Re: Automatically execute "Changes->Merge all non-conflicting" on startup
- From: Kai Willadsen <kai willadsen gmail com>
- To: Angel Ezquerra <angel ezquerra gmail com>
- Cc: meld-list <meld-list gnome org>
- Subject: Re: Automatically execute "Changes->Merge all non-conflicting" on startup
- Date: Mon, 25 Feb 2013 07:05:25 +1000
On 23 February 2013 18:40, Angel Ezquerra <angel ezquerra gmail com> wrote:
Hi,
I contribute to the mercurial project from time to time. Because of that I
follow the mercurial mailing list. Recently there has been a thread
discussing ways to improve the meld configuration that ships with mercurial.
The main issue is with the merge mode configuration. Currently we use the
following command line :
meld --label='local' $local --label='base' $base --label='other' $other
Where $local, $base and $other are replaced by the corresponding file names.
This forces users to make their changes on the left, local panel.
Right.
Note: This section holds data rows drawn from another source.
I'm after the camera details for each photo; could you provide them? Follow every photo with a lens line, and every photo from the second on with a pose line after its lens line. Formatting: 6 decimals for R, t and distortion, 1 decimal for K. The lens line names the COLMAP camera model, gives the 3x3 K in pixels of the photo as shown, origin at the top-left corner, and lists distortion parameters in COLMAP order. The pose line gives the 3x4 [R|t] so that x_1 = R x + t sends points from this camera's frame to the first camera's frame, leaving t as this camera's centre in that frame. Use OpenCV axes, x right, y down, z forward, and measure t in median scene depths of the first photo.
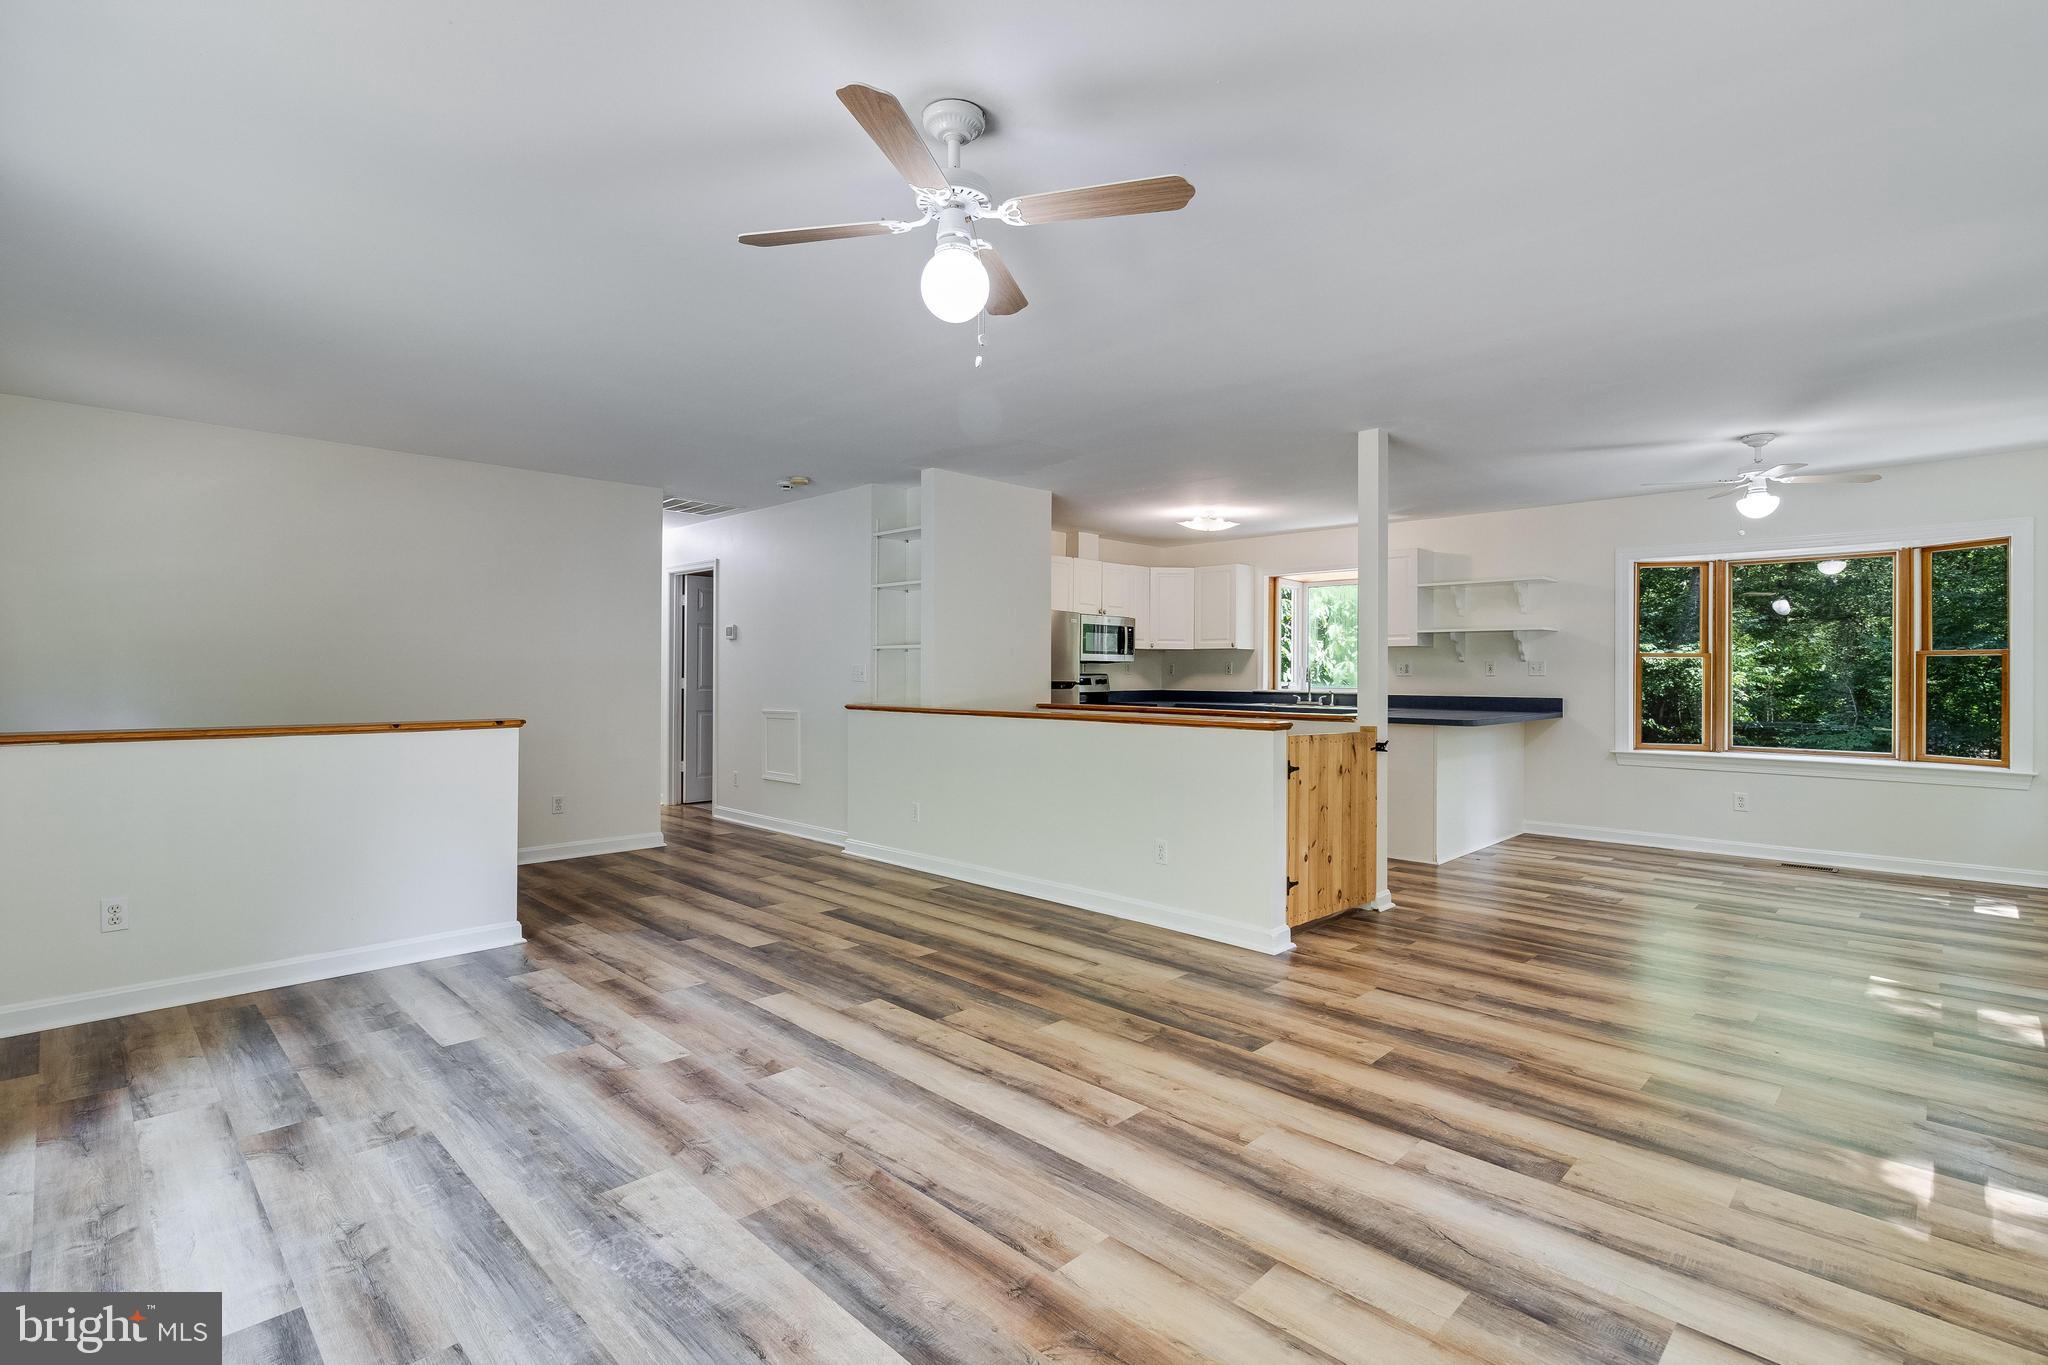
lens RADIAL K [[951.0, 0, 1032.6], [0, 951.0, 675.4], [0, 0, 1]] dist [0.002080, -0.000094]
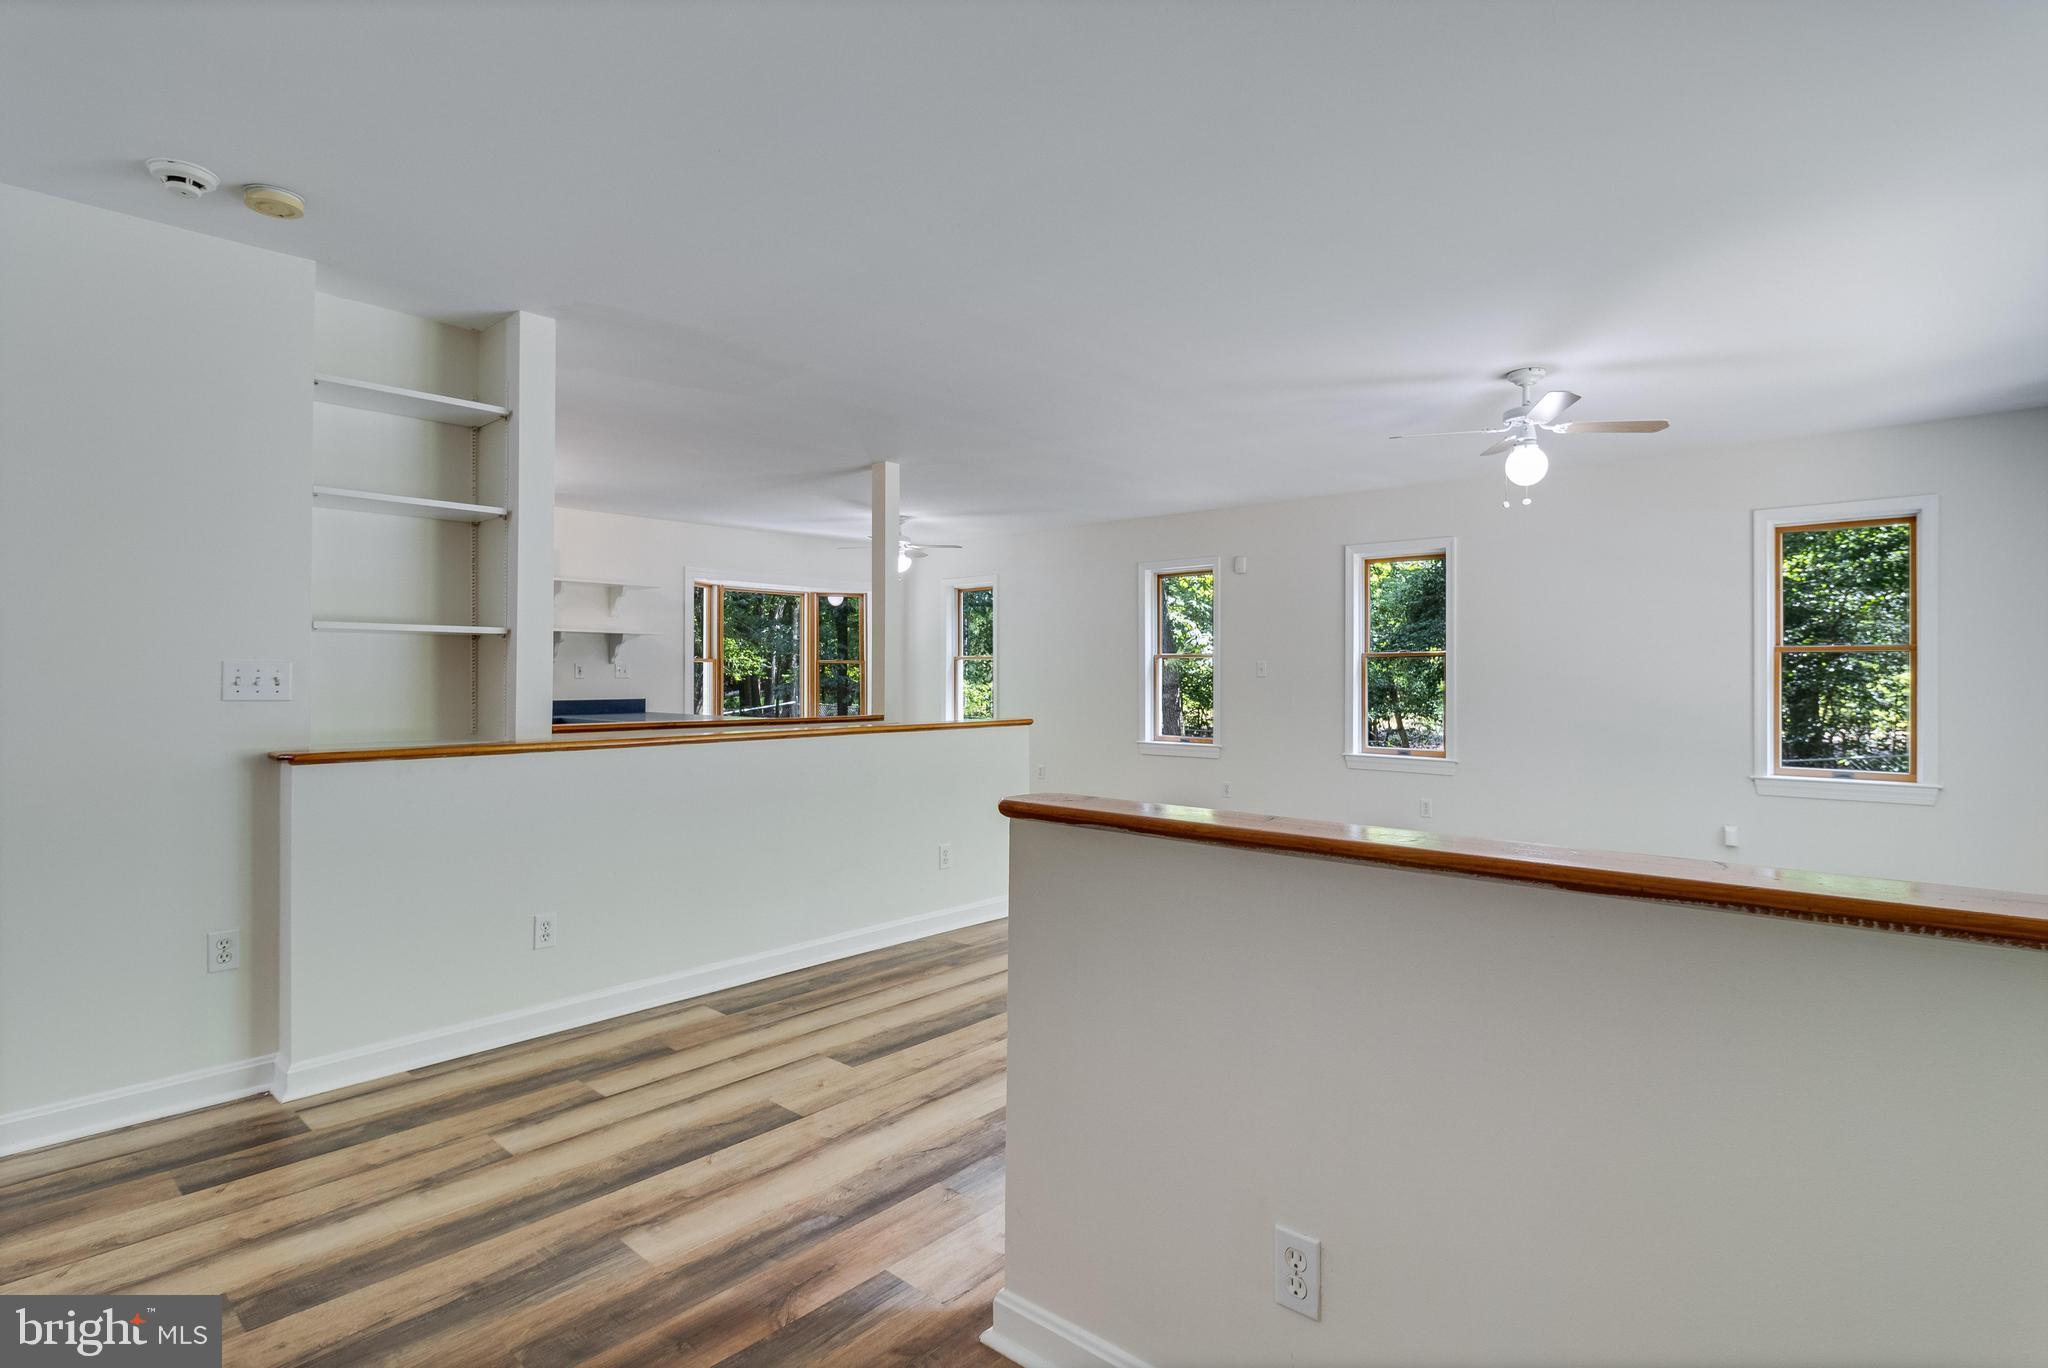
lens RADIAL K [[1014.1, 0, 1032.7], [0, 1014.1, 674.8], [0, 0, 1]] dist [0.003419, -0.000565]
pose [[-0.046470, -0.002050, 0.998918, -0.701542], [0.001701, 0.999996, 0.002131, -0.005421], [-0.998918, 0.001799, -0.046467, 0.720497]]
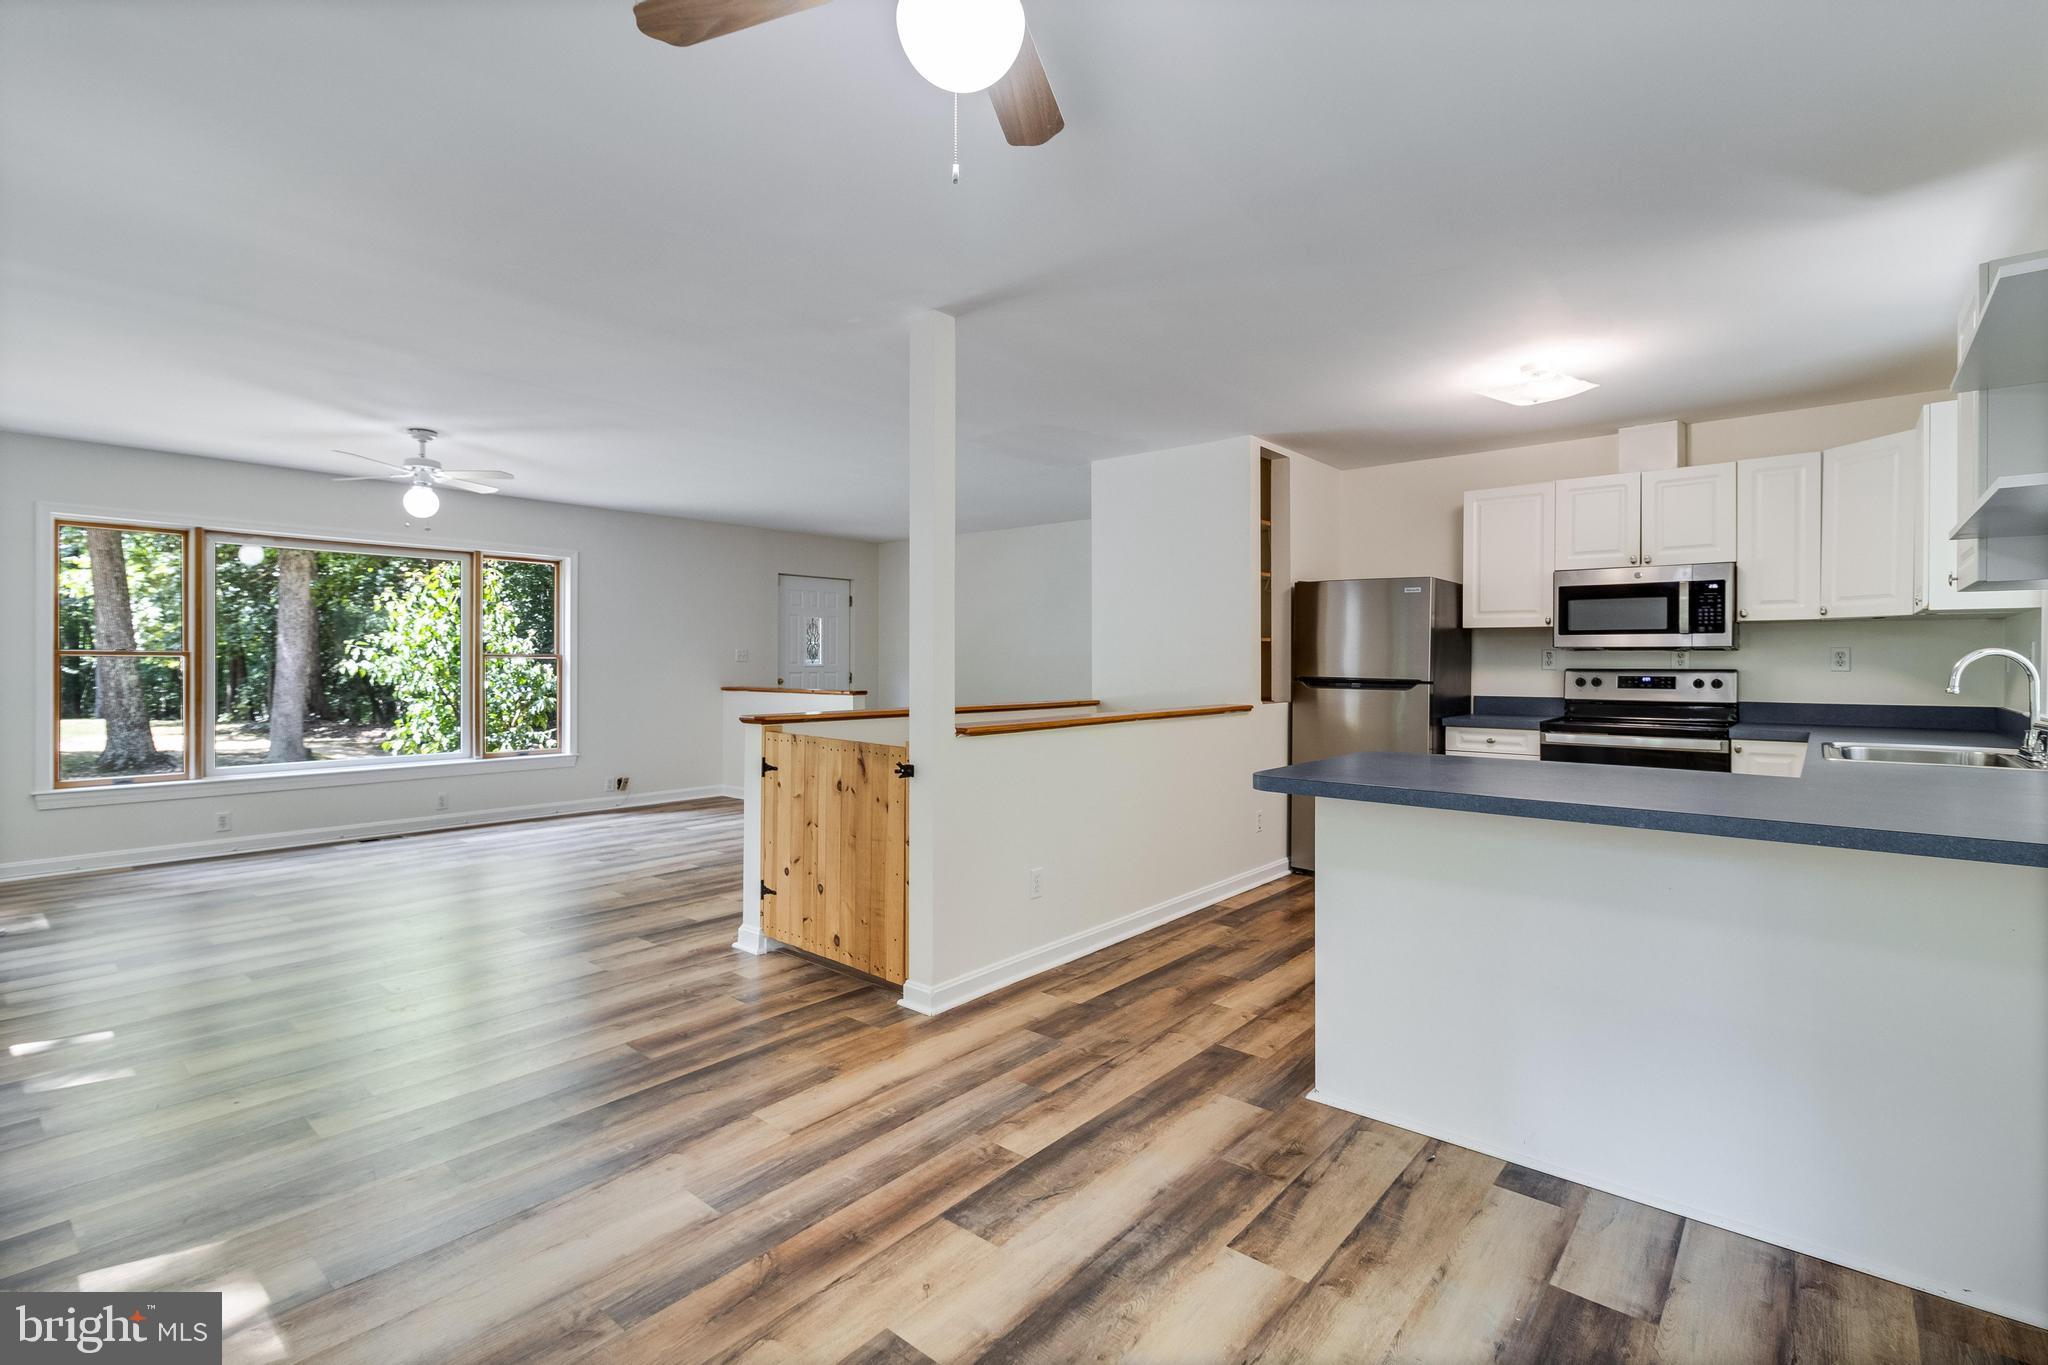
lens RADIAL K [[940.8, 0, 1028.8], [0, 940.8, 663.9], [0, 0, 1]] dist [0.001149, -0.000488]
pose [[0.072694, -0.001989, -0.997352, 0.856806], [-0.005606, 0.999981, -0.002403, -0.001722], [0.997339, 0.005766, 0.072682, 0.837835]]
When I started using Mercurial, I couldn't believe that this
was the default config. Changing this would be a very good idea.
It has been proposed to change it to:
meld --label='local' $local --label='merge' $base --label='other' $other -o
$output
With this change users would make their changes in the "base" central panel
which we would probably rename to "merge".
I personally think that this is the wrong approach, but I know that
others would disagree with me. I personally prefer (in Mercurial
terms, so the details may be wrong) $local $output $base with premerge
= True. This loses the ancestor information though, so until we add
diff3 support for pruning that out, I can't really say that it's an
obvious win.
Also, see the recent thread on this list about "Automatic 3-way merge
for conflicts".
The issue is that meld does not automatically try to merge the input files.
Instead you must manually click on the " "Changes->Merge all
non-conflicting" menu item. This is confusing to users because
My question is, is there a way to force meld to merge the non conflicting
changes when it starts? If not it would be great if it did, perhaps by
adding a "--merge" command line flag?
Unless I'm missing something, --auto-merge is what you're looking for,
possibly with a -o $output appended.